Modulatory effect of brain acetylcholine on reflex-induced bradycardia and tachycardia in conscious rats.

The effects of intracerebroventricular (i.c.v.) injection of physostigmine and hemicholinium-3 (HC-3) on reflex bradycardia and tachycardia have been studied in unanesthetized rats. The reflex increases and decreases in heart rate were elicited by i.v. injection of norepinephrine and sodium nitroprusside, respectively. Physostigmine (5-10 micrograms) increased basal mean arterial pressure (MAP), reduced basal heart rate (HR), enhanced the reflex bradycardia and reduced reflex tachycardia. Physostigmine did not modify either the pressor effect of norepinephrine, the depressor effect of sodium nitroprusside or the responsiveness of peripheral muscarinic receptors. Pretreatment (i.c.v.) with atropine (0.3 micrograms) completely abolished the effect of physostigmine on MAP, HR, reflex bradycardia and reflex tachycardia. Pretreatment (i.c.v.) with mecamylamine (50 micrograms) did not modify the effect of the cholinesterase inhibitor on MAP, HR and reflex tachycardia, but inverted its effect on reflex bradycardia. Injection of HC-3 (20 micrograms i.c.v.) did not modify MAP, but reduced HR and inhibited both reflex bradycardia and reflex tachycardia. The HC-3 bradycardic effect started within minutes and lasted for about 1 hr, while the depressor effect on the reflexes began only after 15 min and continued for several hours. In addition, i.c.v. pretreatment with HC-3 completely abolished all the effects of physostigmine on MAP, HR, reflex bradycardia and reflex tachycardia. These results suggest that brain acetylcholine has a modulatory effect on baroreceptor reflexes. This modulation operates through muscarinic receptors in reflex tachycardia and through both muscarinic and nicotinic receptors in reflex bradycardia.

━━━━━━━━━━━━━━━━━━━━

- **ABOUT THIS TASK**
Translate this sentence from the abstract on brain acetylcholine into Spanish: "These results suggest that brain acetylcholine has a modulatory effect on baroreceptor reflexes." The listing comes from a source unrelated to the abstract on brain acetylcholine.

━━━━━━━━━━━━━━━━━━━━

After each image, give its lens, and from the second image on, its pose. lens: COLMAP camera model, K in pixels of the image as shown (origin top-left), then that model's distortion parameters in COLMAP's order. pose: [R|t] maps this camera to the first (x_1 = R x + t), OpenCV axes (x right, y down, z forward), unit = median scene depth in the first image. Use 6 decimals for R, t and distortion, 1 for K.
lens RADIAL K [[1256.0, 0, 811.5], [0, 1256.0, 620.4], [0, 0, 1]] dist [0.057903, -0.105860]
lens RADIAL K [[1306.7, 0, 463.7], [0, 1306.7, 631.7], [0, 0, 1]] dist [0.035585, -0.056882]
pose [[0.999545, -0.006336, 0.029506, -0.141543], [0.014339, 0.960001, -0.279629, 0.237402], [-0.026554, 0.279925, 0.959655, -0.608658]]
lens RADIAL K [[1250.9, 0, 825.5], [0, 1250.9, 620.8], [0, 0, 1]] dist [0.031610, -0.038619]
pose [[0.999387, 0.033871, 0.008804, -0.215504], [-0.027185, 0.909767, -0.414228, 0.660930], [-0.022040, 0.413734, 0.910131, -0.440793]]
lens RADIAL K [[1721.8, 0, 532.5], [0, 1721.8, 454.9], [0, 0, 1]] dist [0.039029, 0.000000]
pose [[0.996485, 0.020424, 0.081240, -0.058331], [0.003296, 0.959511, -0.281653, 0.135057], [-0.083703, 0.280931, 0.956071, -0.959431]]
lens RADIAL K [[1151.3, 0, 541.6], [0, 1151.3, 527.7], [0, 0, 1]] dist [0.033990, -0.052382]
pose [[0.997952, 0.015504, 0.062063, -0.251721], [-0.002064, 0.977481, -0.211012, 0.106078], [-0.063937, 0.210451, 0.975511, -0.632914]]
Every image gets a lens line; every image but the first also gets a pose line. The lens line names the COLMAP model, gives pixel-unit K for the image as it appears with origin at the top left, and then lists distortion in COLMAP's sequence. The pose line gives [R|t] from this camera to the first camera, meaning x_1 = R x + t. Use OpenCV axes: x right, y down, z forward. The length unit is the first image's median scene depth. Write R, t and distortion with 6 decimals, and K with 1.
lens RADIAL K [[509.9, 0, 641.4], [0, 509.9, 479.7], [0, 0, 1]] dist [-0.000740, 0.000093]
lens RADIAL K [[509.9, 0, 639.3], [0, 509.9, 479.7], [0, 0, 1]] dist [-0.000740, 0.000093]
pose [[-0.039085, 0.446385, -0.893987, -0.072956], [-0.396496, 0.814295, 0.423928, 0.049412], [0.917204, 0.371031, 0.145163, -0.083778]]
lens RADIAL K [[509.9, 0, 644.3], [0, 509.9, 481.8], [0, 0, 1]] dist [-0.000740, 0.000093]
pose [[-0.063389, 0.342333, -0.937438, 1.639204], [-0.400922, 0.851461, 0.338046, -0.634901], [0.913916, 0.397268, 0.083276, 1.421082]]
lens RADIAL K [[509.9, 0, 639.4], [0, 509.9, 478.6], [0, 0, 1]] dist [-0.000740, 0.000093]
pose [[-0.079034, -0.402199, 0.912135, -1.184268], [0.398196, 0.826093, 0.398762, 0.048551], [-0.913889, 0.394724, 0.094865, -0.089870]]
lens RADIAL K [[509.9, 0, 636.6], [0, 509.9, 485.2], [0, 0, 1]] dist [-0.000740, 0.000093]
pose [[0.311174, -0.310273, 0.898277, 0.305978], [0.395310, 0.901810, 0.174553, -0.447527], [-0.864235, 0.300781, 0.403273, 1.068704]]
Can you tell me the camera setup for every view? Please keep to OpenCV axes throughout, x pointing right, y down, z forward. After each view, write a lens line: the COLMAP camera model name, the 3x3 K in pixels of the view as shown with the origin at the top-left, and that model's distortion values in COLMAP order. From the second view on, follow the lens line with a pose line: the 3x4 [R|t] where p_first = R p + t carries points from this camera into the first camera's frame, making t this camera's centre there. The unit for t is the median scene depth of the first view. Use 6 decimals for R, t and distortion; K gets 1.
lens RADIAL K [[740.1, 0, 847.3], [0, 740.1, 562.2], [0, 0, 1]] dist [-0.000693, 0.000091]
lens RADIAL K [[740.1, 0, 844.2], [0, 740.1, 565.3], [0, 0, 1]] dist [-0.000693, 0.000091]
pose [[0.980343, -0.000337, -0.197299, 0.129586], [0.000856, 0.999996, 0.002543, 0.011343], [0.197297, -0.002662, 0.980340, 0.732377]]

━━━━━━━━━━━━━━━━━━━━

- **ANSWER**
Estos resultados sugieren que la acetilcolina cerebral tiene un efecto modulador sobre los reflejos barorreceptores.